CREDO I believe in God who created the world not ready made like a thing that must forever stay what it is who does not govern according to eternal laws that have perpetual validity nor according to natural orders of poor and rich, experts and ignoramuses, people who dominate and people subjected. I believe in God who desires the counter-argument of the living and the alteration of every condition through our work through our politics.
I believe in Jesus Christ who was right when he “as an individual who can’t do anything” just like us worked to alter every condition and came to grief in so doing Looking to him I discern how our intelligence is crippled, our imagination suffocates, and our exertion is in vain because we do not live as he did
Every day I am afraid that he died for nothing because he is buried in our churches, because we have betrayed his revolution in our obedience to and fear of the authorities. I believe in Jesus Christ who is resurrected into our life so that we shall be free from prejudice and presumptuousness from fear and hate and push his revolution onward and toward his reign
I believe in the Spirit who came into the world with Jesus, in the communion of all peoples and our responsibility for what will become of our earth: a valley of tears, hunger, and violence or the city of God. I believe in the just peace that can be created, in the possibility of meaningful life for all humankind, in the future of this world of God.
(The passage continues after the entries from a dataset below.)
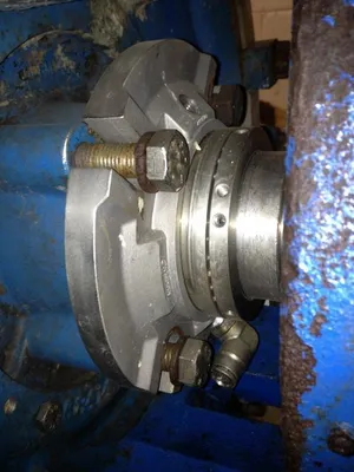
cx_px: 177
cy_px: 236
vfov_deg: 52.6
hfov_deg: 40.7
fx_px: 477
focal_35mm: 35
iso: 50
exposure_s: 1/21
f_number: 2.4
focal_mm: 4.28
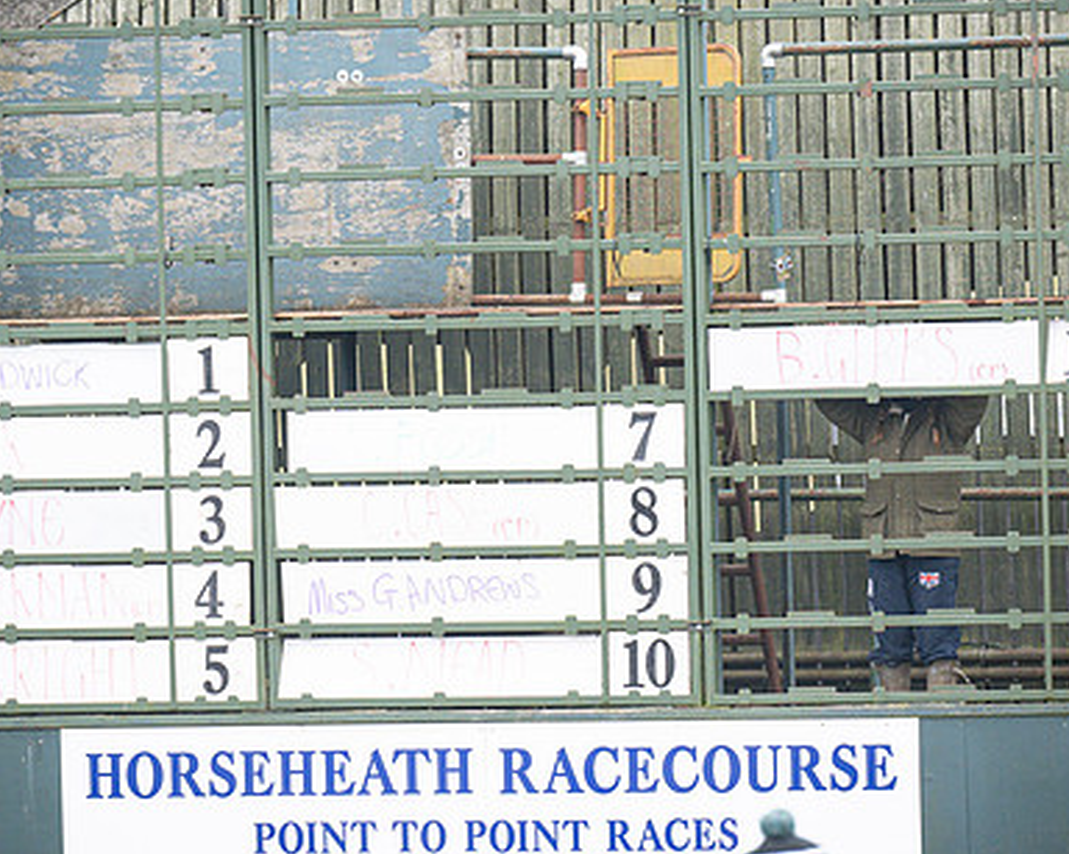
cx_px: 520
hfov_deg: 3.9
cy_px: 392
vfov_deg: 3.1
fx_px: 15689
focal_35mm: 496
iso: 400
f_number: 5.6
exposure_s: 1/320
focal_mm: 200
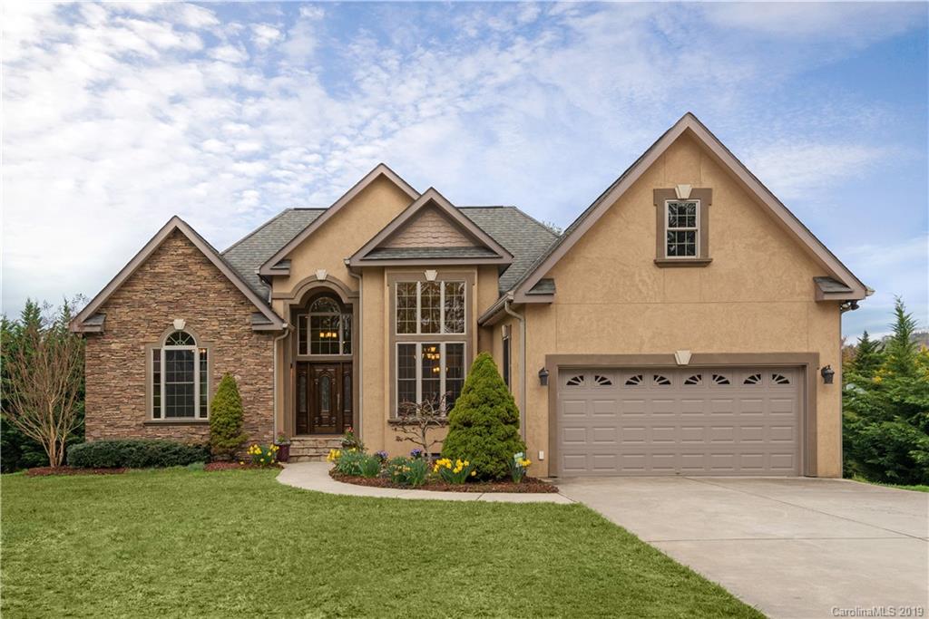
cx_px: 464
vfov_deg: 49.6
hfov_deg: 69.4
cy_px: 310
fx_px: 671
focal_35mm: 26
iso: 200
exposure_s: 1/320
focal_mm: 26
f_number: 6.3
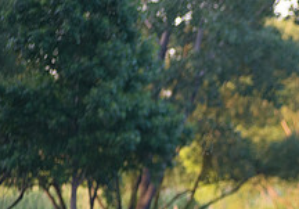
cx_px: 399
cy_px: 245
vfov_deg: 2.8
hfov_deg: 4.0
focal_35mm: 506
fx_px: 4266
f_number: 2.8
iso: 1600
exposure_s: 1/1250
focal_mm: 155
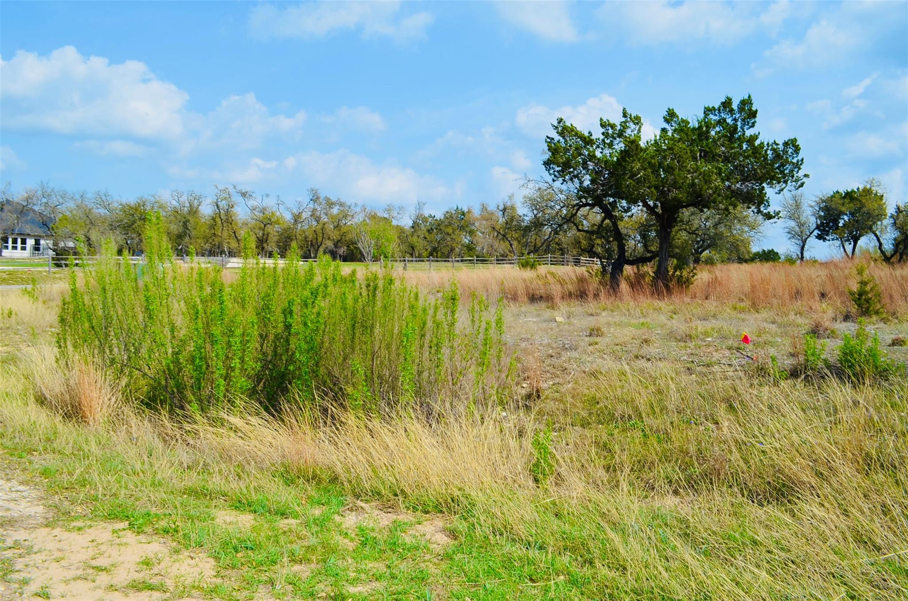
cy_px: 300
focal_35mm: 27
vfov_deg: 47.7
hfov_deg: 67.5
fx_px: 680
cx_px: 454
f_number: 11
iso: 110
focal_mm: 18
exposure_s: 1/125
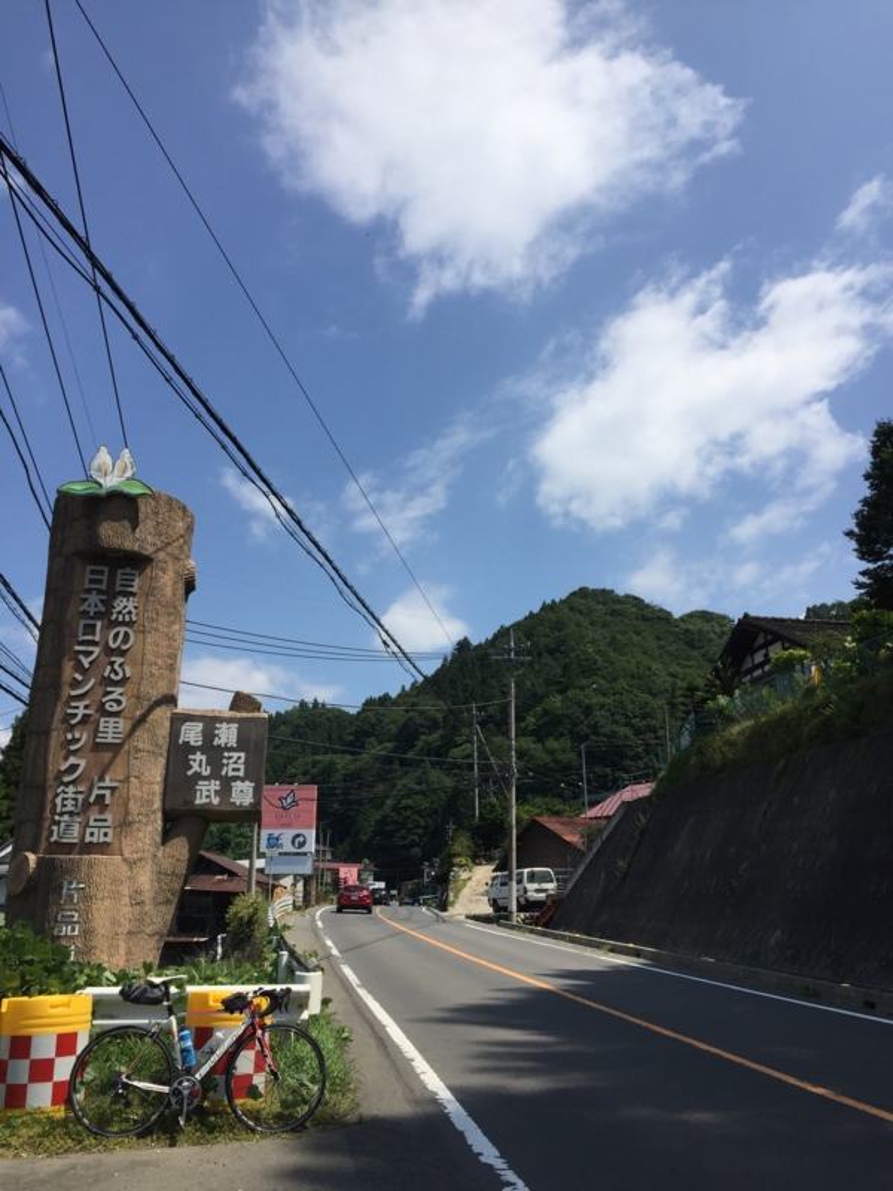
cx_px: 446
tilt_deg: +19.6
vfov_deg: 61.7
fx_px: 997
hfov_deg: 48.2
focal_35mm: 29
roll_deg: -0.8
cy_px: 596
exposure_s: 1/3300
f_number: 2.2
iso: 32
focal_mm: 4.15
Amen (39-40)
“Metz is always good for a surprise”
Until now, my (very limited) exposure to Johann Baptist Metz has been pretty much entirely second hand. I have known that, along with Jürgen Moltmann and Dorothee Sölle, Metz is considered to be something of a founder of what is called “political theology”. John Cobb interacts with these three theologians almost exclusively in his book, Process Theology as Political Theology, which is available to read online in its entirety via Religion Online. For these three theologians (all of whom come from Germany and are members of the generation that was coming of age under the Nazi regime), the events of WWII had a framing effect on their theological development.